The film inherits its cast from across the MCU’s obscure corners: characters who appeared as antagonists, as damaged secondary figures, as people whose storylines were left structurally unresolved. The conceit — assembled by Val (Julia Louis-Dreyfus) for purposes she is not fully disclosing — gives the film permission to spend its runtime on character rather than plot.
The Pop Score
Rating based on impact and craft.
Florence Pugh’s Yelena as Emotional Center
Pugh has been doing specific work in this role: playing someone who is funny because she is trying very hard not to be sad, and whose humor makes her sadness more visible rather than less. In Thunderbolts, she carries grief from Hawkeye alongside the deeper damage of having been raised as an assassin. She has not processed either. The film offers her not a clean arc but a situation — people damaged in adjacent ways — and watches what she does with proximity to people who understand.
What she does is perform competence as a substitute for vulnerability.
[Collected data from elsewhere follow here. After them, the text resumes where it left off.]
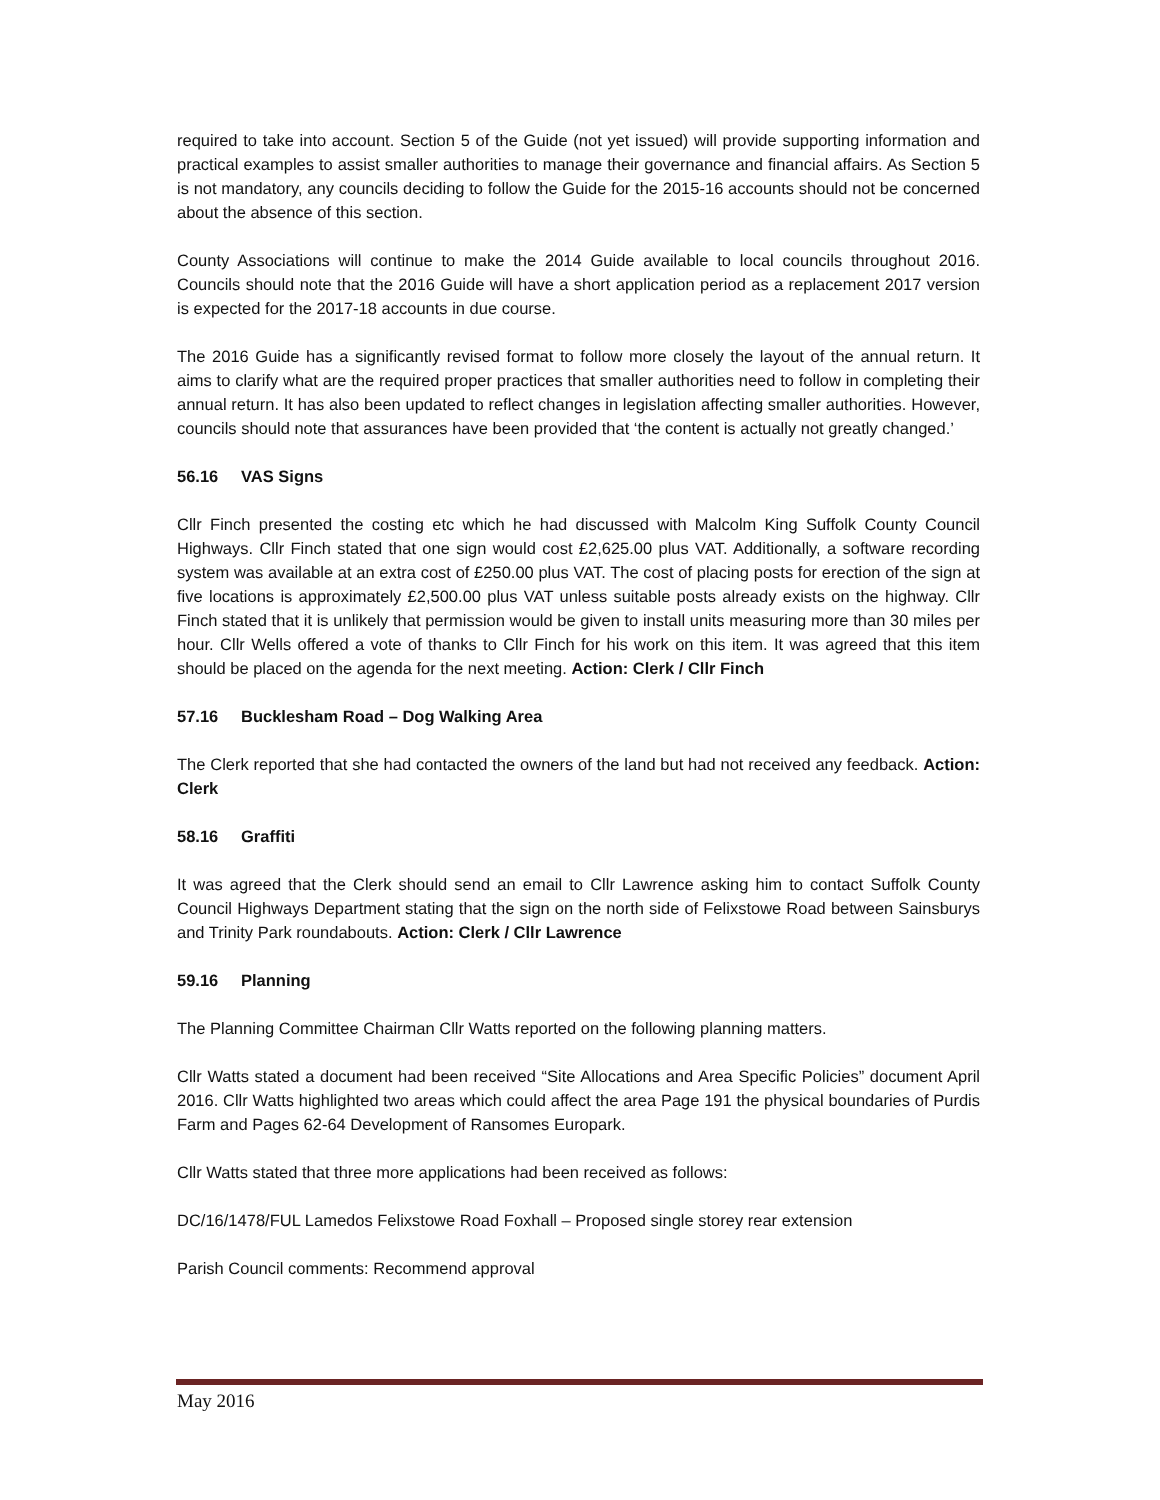required to take into account. Section 5 of the Guide (not yet issued) will provide supporting information and practical examples to assist smaller authorities to manage their governance and financial affairs. As Section 5 is not mandatory, any councils deciding to follow the Guide for the 2015-16 accounts should not be concerned about the absence of this section.
County Associations will continue to make the 2014 Guide available to local councils throughout 2016. Councils should note that the 2016 Guide will have a short application period as a replacement 2017 version is expected for the 2017-18 accounts in due course.
The 2016 Guide has a significantly revised format to follow more closely the layout of the annual return. It aims to clarify what are the required proper practices that smaller authorities need to follow in completing their annual return. It has also been updated to reflect changes in legislation affecting smaller authorities. However, councils should note that assurances have been provided that ‘the content is actually not greatly changed.’
56.16 VAS Signs
Cllr Finch presented the costing etc which he had discussed with Malcolm King Suffolk County Council Highways. Cllr Finch stated that one sign would cost £2,625.00 plus VAT. Additionally, a software recording system was available at an extra cost of £250.00 plus VAT. The cost of placing posts for erection of the sign at five locations is approximately £2,500.00 plus VAT unless suitable posts already exists on the highway. Cllr Finch stated that it is unlikely that permission would be given to install units measuring more than 30 miles per hour. Cllr Wells offered a vote of thanks to Cllr Finch for his work on this item. It was agreed that this item should be placed on the agenda for the next meeting. Action: Clerk / Cllr Finch
57.16 Bucklesham Road – Dog Walking Area
The Clerk reported that she had contacted the owners of the land but had not received any feedback. Action: Clerk
58.16 Graffiti
It was agreed that the Clerk should send an email to Cllr Lawrence asking him to contact Suffolk County Council Highways Department stating that the sign on the north side of Felixstowe Road between Sainsburys and Trinity Park roundabouts. Action: Clerk / Cllr Lawrence
59.16 Planning
The Planning Committee Chairman Cllr Watts reported on the following planning matters.
Cllr Watts stated a document had been received “Site Allocations and Area Specific Policies” document April 2016. Cllr Watts highlighted two areas which could affect the area Page 191 the physical boundaries of Purdis Farm and Pages 62-64 Development of Ransomes Europark.
Cllr Watts stated that three more applications had been received as follows:
DC/16/1478/FUL Lamedos Felixstowe Road Foxhall – Proposed single storey rear extension
Parish Council comments: Recommend approval
May 2016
She is the most capable person in most rooms she enters, and she uses this to avoid engaging with what she feels. Pugh plays this with precision: emotional avoidance is its own kind of skill, and its performance has tells.
Bob Reynolds and the Problem of Uncontrollable Power
Bob Reynolds (Lewis Pullman) — the Sentry — is the film’s structural gamble. His power is presented not as an asset but as a problem: a being of enormous capability whose psychological instability means that capability cannot be reliably directed. The film uses Bob to ask a question the MCU has avoided: what does an institution do with someone it cannot control? The answer is not reassuring, and the film earns this by establishing who Bob is before using him structurally.
On the Film’s Refusal of Easy Resolution
The characters’ damage does not disappear at the end. Walker (Wyatt Russell) has not become a good person; he has become someone aware of what he is. Yelena has not resolved her grief; she has found people who do not require her to perform a version of herself that excludes it. What they have formed is not a conventional superhero team but an alliance of mutual recognition — defined not by common purpose but by having been on the wrong side of someone else’s story.
Direction and Tone
Jake Schreier directs with a preference for stillness unusual for the genre. The most important scenes are conversations. The action sequences are competent but serve the character work rather than the reverse. The tone manages something genuinely difficult: it finds real humor in its characters without using that humor to defuse the emotional stakes.
Thunderbolts (2025). Director: Jake Schreier. Starring: Florence Pugh, Lewis Pullman, Sebastian Stan. This review reflects the personal opinion of the author.